Census.gov is a great resource for providing demographic based data for a variety of stories.
For example, one chart provides data for the poverty rate over time.
This information could be included in an article that attempts to discuss Donald Trump’s claims about the economy, perhaps indicating that the decreasing poverty rate is attributable to more than his claim of making the economy great. As it can be indicated that the poverty rate in recent years has been in decline.
There are a number of ways that this information could be used, but this may be the most relevant given Trump’s recent State of the Union address.
Census.gov also provides a far wider variety of data including information about health, economy, and education.
In an increasingly divided world, The Washington Post’s, A New Age of Walls offers an extensive insight into the lives and perspectives of those most affected by the changing global political climate.
The interactive series is effective dually, both in its biting critique and in its presentation.
Each of the three episode in the series are filled with haunting black and white clips both of personal perspectives and topical news clips, accompanied by a soundtrack that in its sum is somewhat reminiscent of Schindler’s List.
In addition to the touching videos, interactive data sets visualize information in a clean and easily understood fashion.
In total the project cleanly provides information, but more importantly gives the information feeling. It makes the news relatable and personal, in a way that can connect with the audience unlike a standard news story.
In a world where visual information is beating out written, CNN is publishing primary sources of news directly to YouTube.
On top of posting clips taken directly from the station’s many shows, CNN often posts videos of original news sources, (clips of actual events without a reporter digesting the information for the audience), to YouTube.
One example is the recent Larry Nassar trial, where a distraught father attempted to attack Nassar in the courtroom. The incident was caught on video, and uploaded to YouTube by a variety of news outlets, including CNN.
The video uploaded by CNN went viral, reaching YouTube’s trending video’s page.
Many internet viewers do not want the hassle of watching a 30 minute long television program in order to get their news. Information in its most digestible format is the preferred method of the internet.
And what is more digestible than a direct link to the source.
Fact checking is an important mechanism for holding accountable those in authority, especially so in an era built on “fake news.” NPR took at look at Donald Trump’s State of the Union Address and found the data to back up, or disprove claims made at the speech.
One of the first disputed claims came as Trump offered his sympathies to those affected by the season’s hurricanes.
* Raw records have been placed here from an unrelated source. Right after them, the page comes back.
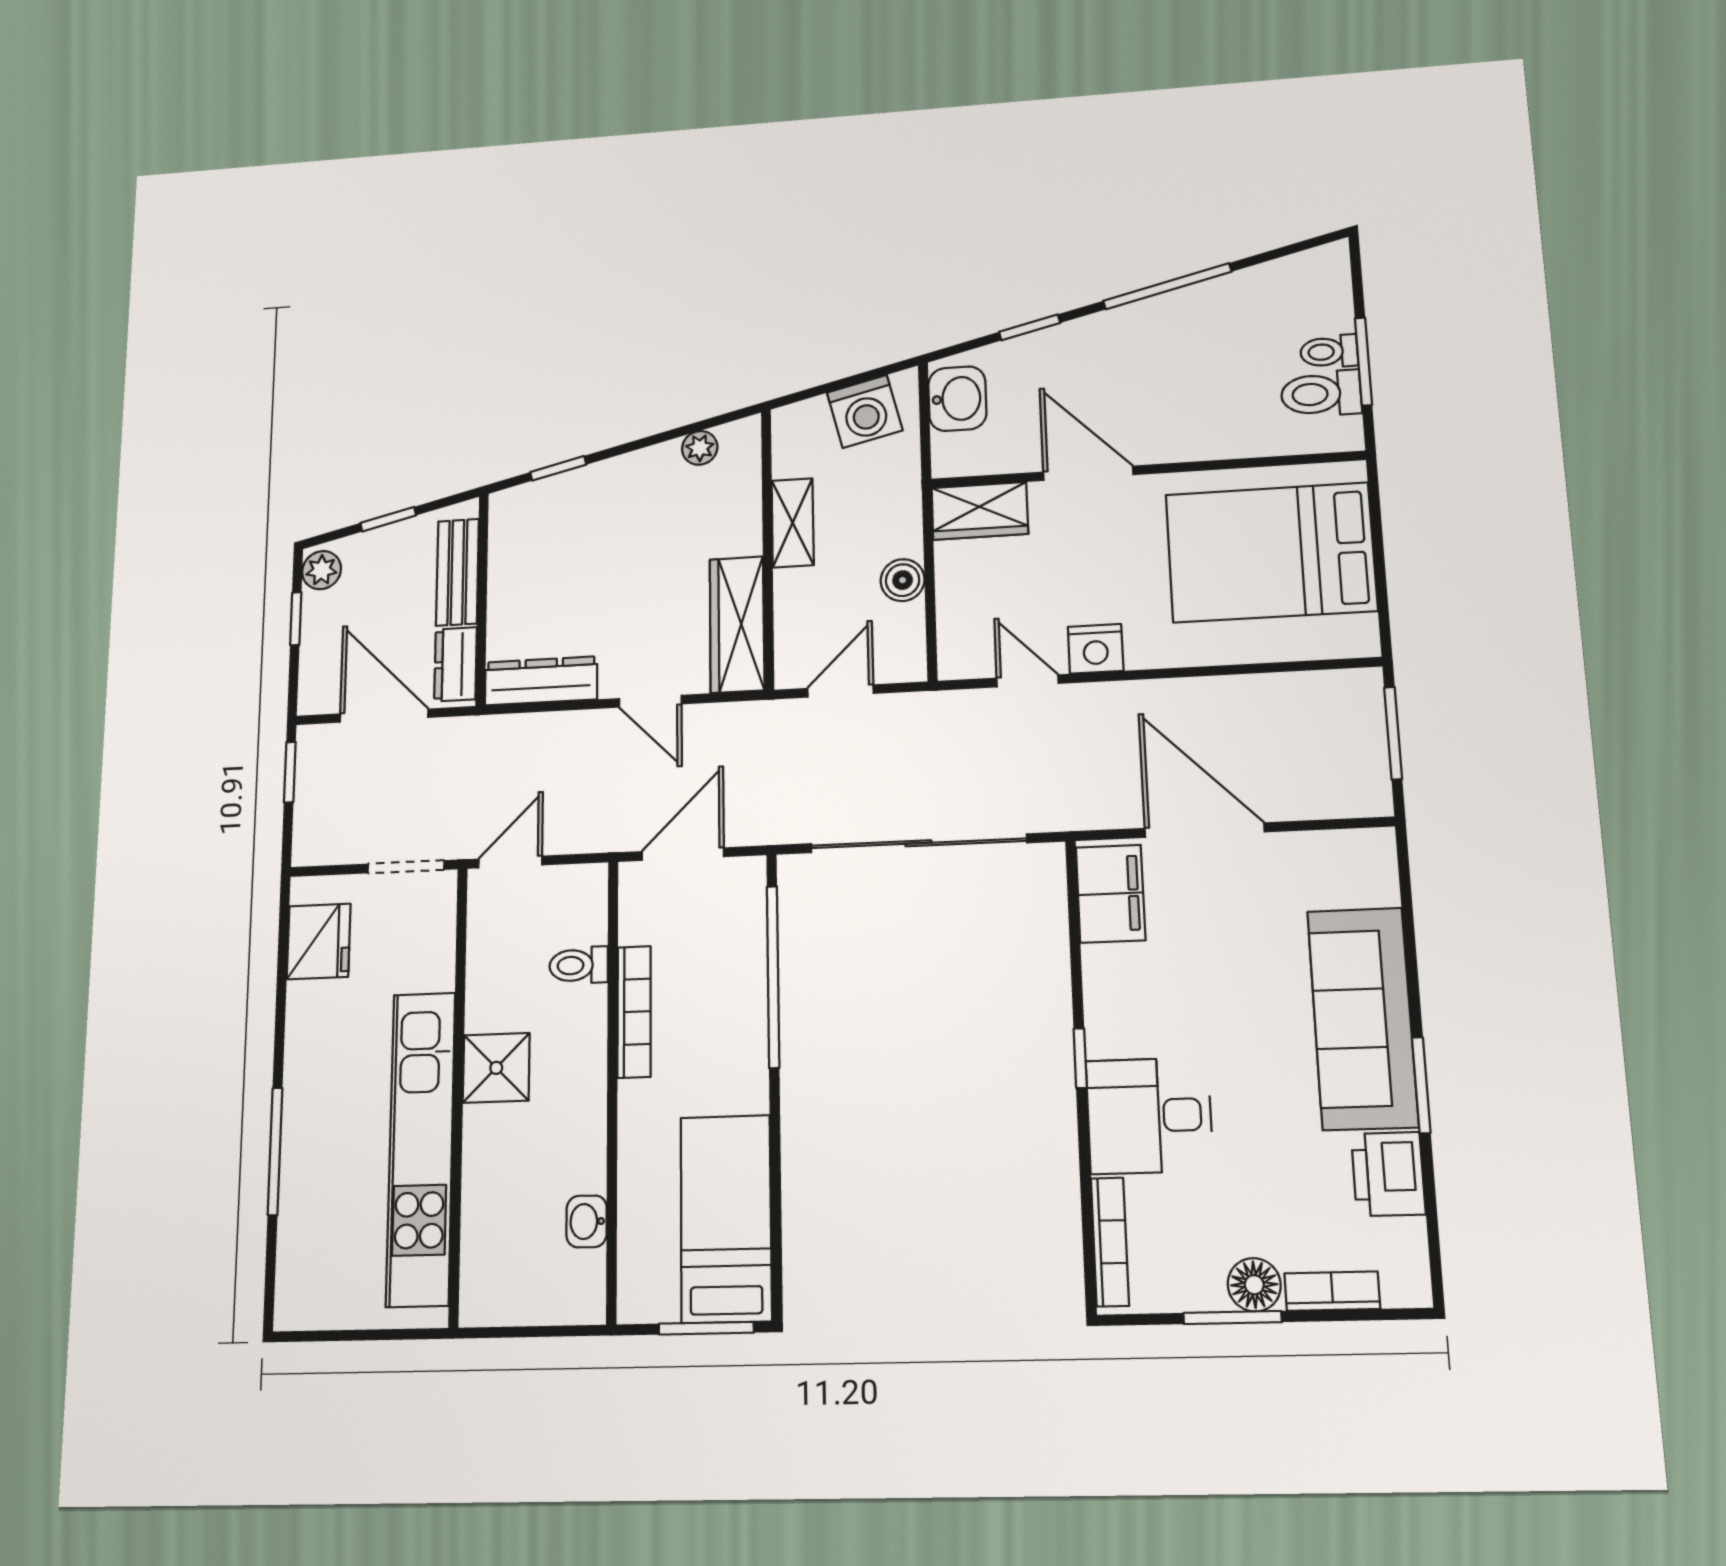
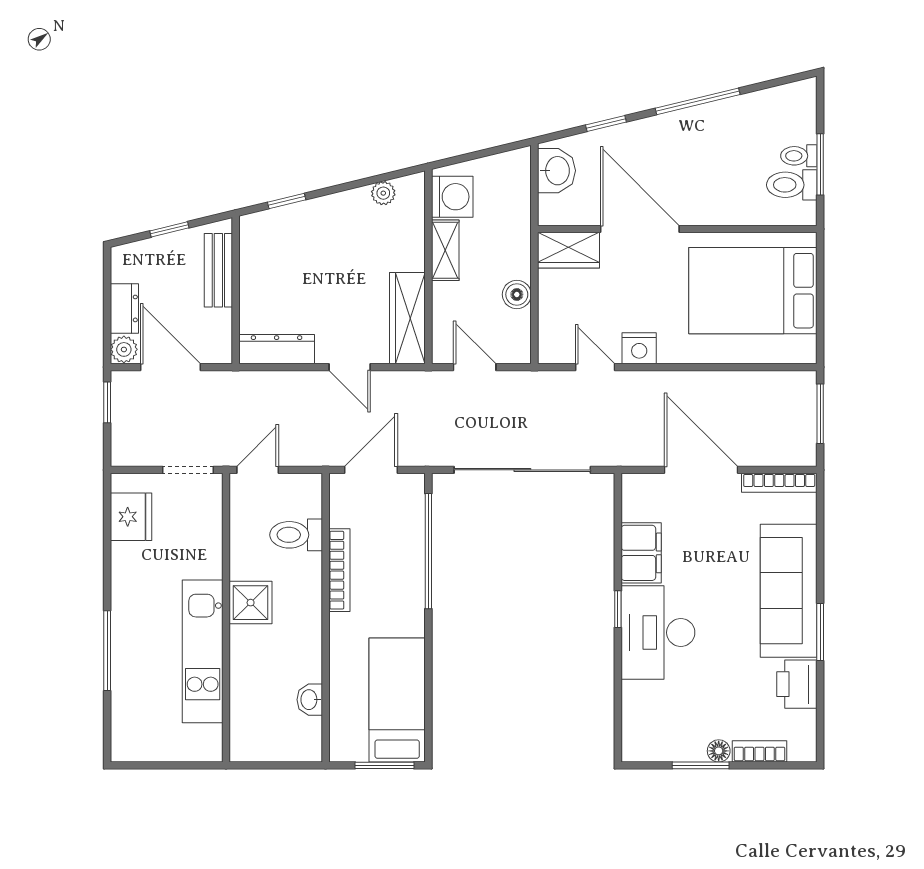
washing machine: (865, 411) -> (452, 197), moved, turned -76
door: (1088, 473) -> (640, 229), width x1.36
plant: (322, 570) -> (124, 349), moved
window: (296, 619) -> (107, 296), removed
dresser: (456, 664) -> (124, 308), moved, turned 180
door: (840, 691) -> (475, 367), hinge flipped
filing cabinet: (1111, 894) -> (641, 553), moved
toilet: (579, 965) -> (296, 535), width x1.37, depth x1.39
desk: (1149, 1116) -> (658, 633), width x1.37
kitchen unit: (421, 1148) -> (203, 651), width x0.73
bookcase: (1110, 1242) -> (779, 483), moved, turned 90
floor lamp: (1254, 1285) -> (719, 751), width x0.73, depth x0.73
While the words are sweet, FEMA the executive branch organization that takes care of disaster relief, recently announced it would be halting direct aid to the affected regions, but would still provide help to nonprofit groups in the area. An update came the next day that the decision by FEMA had been reversed.
Claims of a 2.4 million increase in jobs “since the election” made by trump were corroborated by NPR. However, while the 2.4 million jobs added show a continuing uptrend in the economy, it is a smaller increase than the previous years 2.7 million under Obama.
Tax cuts would provide “tremendous relief for the middle class” according to Trump. However data has shown that the majority of the tax benefits will be reaped by the top 20 and top 1% seeing 65% of the savings and 20% respectively.
Now more than ever is keeping an eye on what is true and what is false an importance to Democracy. Luckily there are still a few devoted to the cause of keeping authority honest.
Ushahidi crowd sourced news map of the world gives perspective and immediacy to the news through live updating maps that show exactly where the news is in relation to you.
The website takes news from the citizens of the world, through tweets, data and posts made by members, who then verify its legitimacy, and update a live map of the world. The news appears on the map where its happening, locally or internationally.
Ushahidi was also widely used during the Obama 2012 election. Users could live update the goings on of election day. Whether it be polling to see who is winning in a location or updating the public on issues arising at polling places.
Future prospects of this sort of crowd sourcing information on the fly brings a different take to news that makes it more immediate, more intimate.